The political churning underway – especially among Democratic presidential rivals during the closing days of the Iowa caucus race – is nothing new. It was the “same song, second verse,” and probably could have been reported of the 1988 contest or further back to the campaign leading to the Democratic convention of 1960.
That, of course, was when John F. Kennedy plowed through one primary after another to win the Democratic nomination over contenders Adlai Stevenson and Lyndon B. Johnson and eventually went on to defeat Richard Nixon by a paper-thin margin in the election for the presidency.
It makes one wonder what’s different today in the heated political races of Howard Dean, Dick Gephardt, John Kerry or John Edwards, all with their eyes on the Democratic convention and winning the party’s nomination. All four know how unpredictable conventions – and their results – can be.
Arthur Schlesinger Jr. once described a convention as “far too fluid and hysterical a phenomenon for exact history.

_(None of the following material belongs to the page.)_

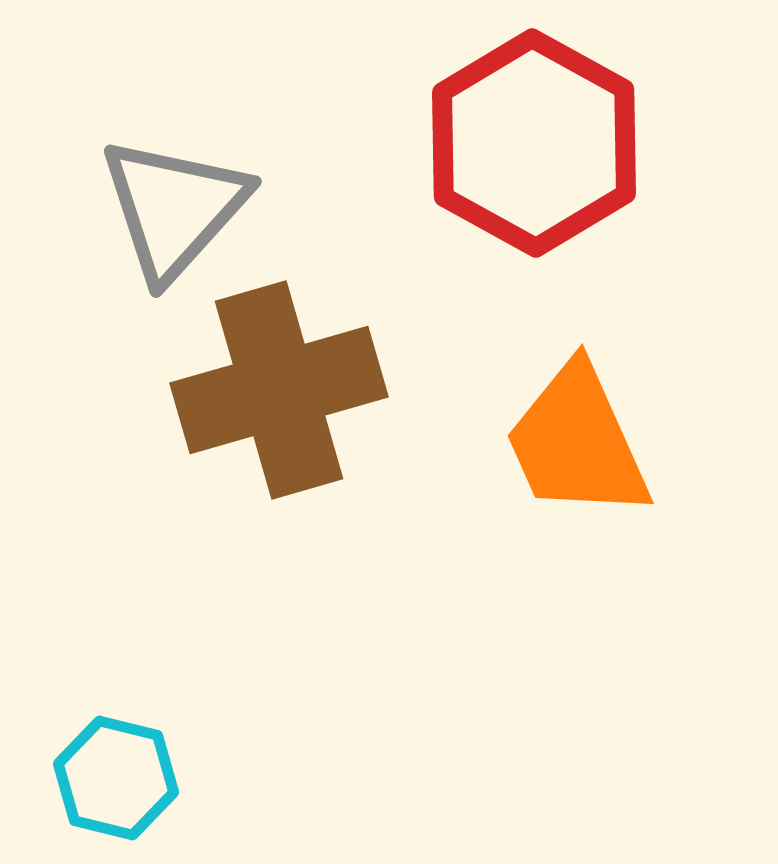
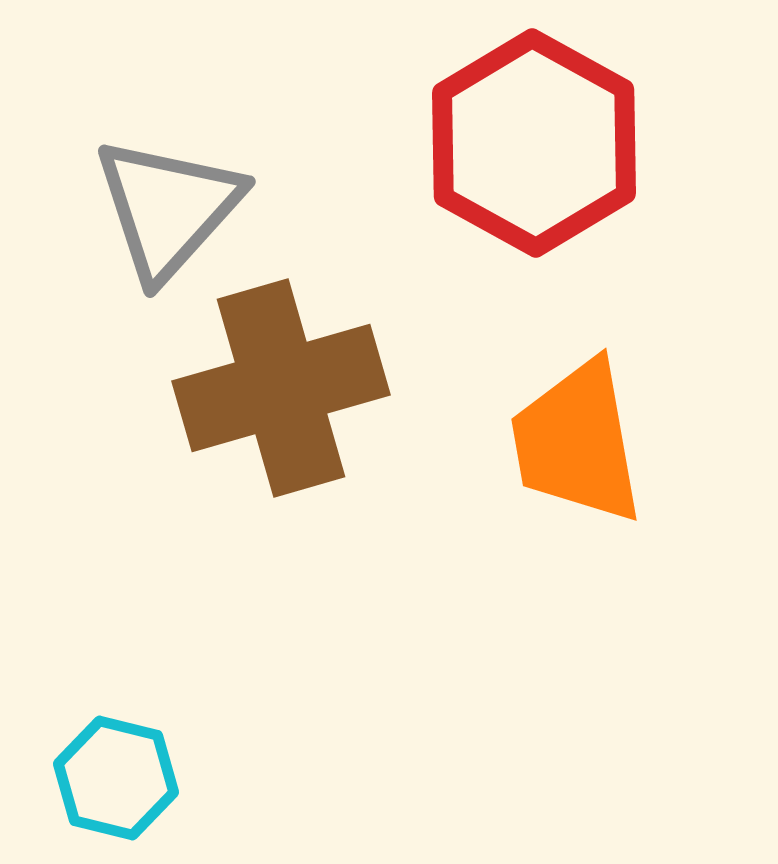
gray triangle: moved 6 px left
brown cross: moved 2 px right, 2 px up
orange trapezoid: rotated 14 degrees clockwise
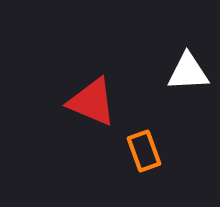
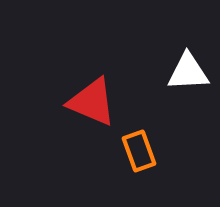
orange rectangle: moved 5 px left
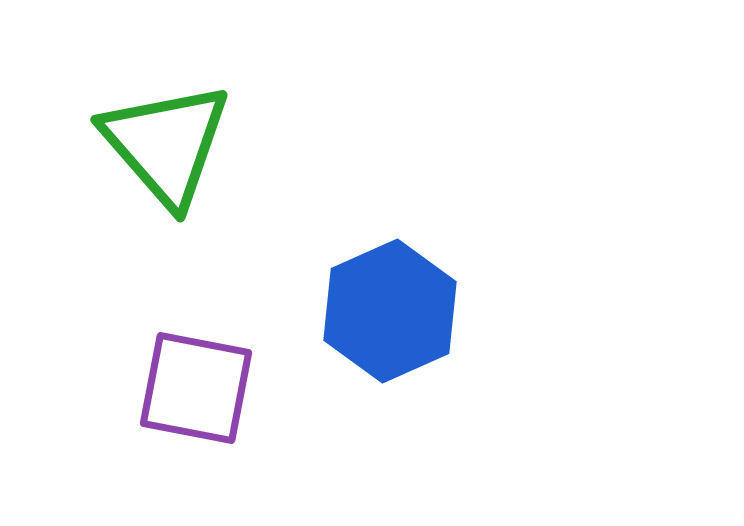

Everything happens at once and everywhere, and everything changes too quickly. People talk too much, smoke too much, rush too much and sleep too little. Fatigue tightens nerves and produces susceptibility to rumor and panic. No one can see a convention whole. … At the time it is all a confusion; in retrospect it is all a blur.”
Schlesinger’s comments are included in a biography – yet another – of JFK, this one written by Robert Dallek and titled “An Unfinished Life: John F. Kennedy, 1917-1963.” Dallek’s version of Kennedy’s climb to the White House via the Senate in 1953, which officially began the love affair between JFK and millions of Americans, contains some choice recollections and quotes that bear repeating over and over: “The great majority of senators – past and present – were unexceptional,” Dallek writes. “In 1935, Senator J. Hamilton Lewis told Harry Truman after Truman became a Missouri senator that initially, ‘you will wonder how the hell you got here, and after that you will wonder how the hell the rest of us got here.'”
Dallek opined that if Kennedy did not know the quote when he joined the Senate, he soon came to agree with it. “His fellow senators were cautious, self-serving, and unheroic, more often than not the captive of one special interest or another,” writes Dallek, adding that they were all too ready to cut deals and court campaign contributors to ensure their political futures.
Kennedy enjoyed the legendary comment from Senate Chaplain Edward Everett Hale: “Do you pray for the senators, Dr. Hale?” “No,” he replied, “I look at the senators and I pray for the country.”
Again, it makes one wonder what’s different today. Just read these words from JFK right after he secured the nomination, as cited in Dallek’s biography: “Too many Americans have lost their way, their will and their sense of historic purpose. It is a time, in short, for a new generation of leadership – new men to cope with new problems and new opportunities … the choice our nation must make [is] a choice between the public interest and the private comfort – between national greatness and national decline. … All mankind waits upon our decision.”